Antes que una terapia, Contacto viviente es una forma de comprender el contacto.
Esta sesión es una invitación a regresar.
No para volver atrás, sino para recordar una cualidad del ser que muchas veces queda oculta. Existe en cada cuerpo una inteligencia profunda que conoce el camino hacia el equilibrio cuando encuentra un entorno suficientemente seguro para entregarse, respirar y confiar.
Mi lugar no es conducir ese proceso, sino acompañarlo.
Por eso no aplico protocolos rígidos ni desde secuencias predeterminadas. Abordo desde principios que el cuerpo reconoce: la escucha, la presencia, el ritmo, la flotación, el movimiento, el silencio y el vínculo.
Cada encuentro es diferente porque cada cuerpo llega con una historia distinta, cada sesión es un misterio.
El agua ofrece un espacio singular para esa escucha. Su temperatura, su capacidad de sostener y la disminución del peso permiten que el sistema nervioso encuentre nuevas posibilidades de organización. Poco a poco, la musculatura reduce el esfuerzo, la respiración se amplía y el cuerpo comienza a recordar una forma más espontánea de habitarse.
A lo largo de los años fui encontrando distintos caminos que hoy dialogan naturalmente entre sí.
El aprendizaje del aguahara y el watsu me permitieron comprender la sutilidad, la potencia y la memoria del agua. La sabiduría del masaje tailandés inspiró una manera de acompañar el movimiento, los balanceos y las espirales del cuerpo dentro del agua. El Tantra de Cachemira me enseñó el valor de una presencia amorosa, libre de objetivos y profundamente respetuosa del ritmo de cada persona. La osteopatía fluídica biodinámica abrió una escucha hacia los movimientos sutiles y los ritmos profundos del organismo, permitiendo acompañar la capacidad natural de autorregulación que emerge cuando el cuerpo encuentra las condiciones adecuadas y poder aplicar tratamientos enfocándome en un marco terapéutico. La educación somática me mostró que la verdadera transformación nace cuando la conciencia aparece desde la experiencia vivida y no desde la explicación, cuando nos podemos percibir como unidad y no como disociación.
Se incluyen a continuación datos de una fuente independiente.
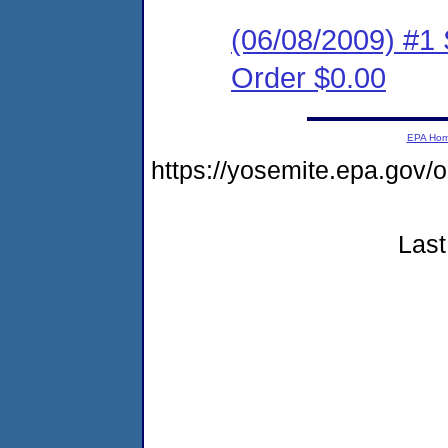
(06/08/2009) #1
Order $0.00
EPA Ho
https://yosemite.epa.g
Last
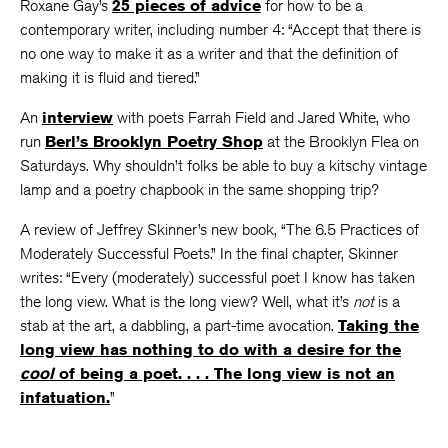
Roxane Gay’s
25 pieces of advice
for how to be a
contemporary writer, including number 4: “Accept that there is
no one way to make it as a writer and that the definition of
making it is fluid and tiered.”
An
interview
with poets Farrah Field and Jared White, who
run
Berl’s Brooklyn Poetry Shop
at the Brooklyn Flea on
Saturdays. Why shouldn’t folks be able to buy a kitschy vintage
lamp and a poetry chapbook in the same shopping trip?
A review of Jeffrey Skinner’s new book, “The 6.5 Practices of
Moderately Successful Poets.” In the final chapter, Skinner
writes: “Every (moderately) successful poet I know has taken
the long view. What is the long view? Well, what it’s
not
is a
stab at the art, a dabbling, a part-time avocation.
Taking the
long view has nothing to do with a desire for the
cool
of being a poet. . . . The long view is not an
infatuation.
”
Estos aprendizajes no aparecen como métodos aislados, con los años fueron encontrándose hasta convertirse en un mismo lenguaje que convergen en una misma intención: crear un espacio donde el cuerpo pueda sentirse suficientemente seguro para recordar y encontrar su propio potencial.
La experiencia puede realizarse con ropa de baño o en desnudez, si así lo eliges. No existe una forma correcta de vivir este encuentro. Tu comodidad, tu consentimiento y tu sensación de seguridad orientan cada instante del proceso.
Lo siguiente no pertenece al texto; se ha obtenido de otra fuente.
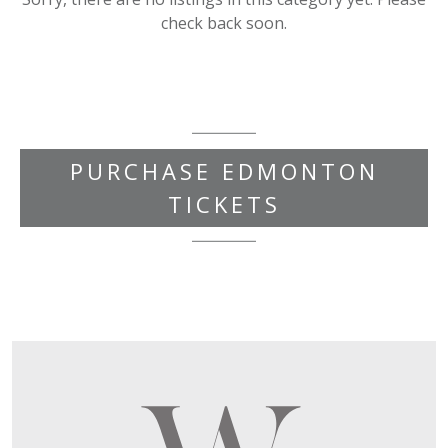
check back soon.
PURCHASE EDMONTON
TICKETS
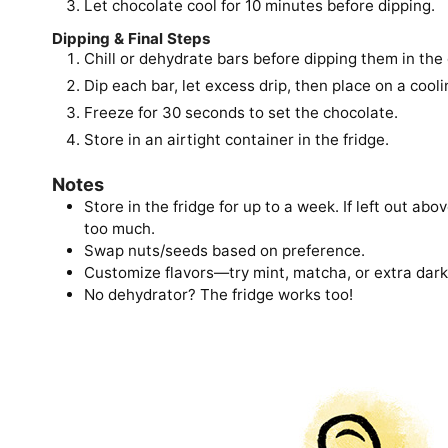
Let chocolate cool for 10 minutes before dipping.
Dipping & Final Steps
Chill or dehydrate bars before dipping them in the
Dip each bar, let excess drip, then place on a cooli
Freeze for 30 seconds to set the chocolate.
Store in an airtight container in the fridge.
Notes
Store in the fridge for up to a week. If left out ab
too much.
Swap nuts/seeds based on preference.
Customize flavors—try mint, matcha, or extra dark
No dehydrator? The fridge works too!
Contacto viviente Fluídico es una práctica de contacto consciente en el agua.
Un espacio para detener el ritmo cotidiano, descansar en el sostén del agua, volver a sentir desde adentro y recordar que, muchas veces, el cuerpo no necesita hacer más esfuerzo para transformarse.
Solo necesita descubrir que puede volver a confiar en aquello que siempre estuvo allí, sosteniéndolo en silencio.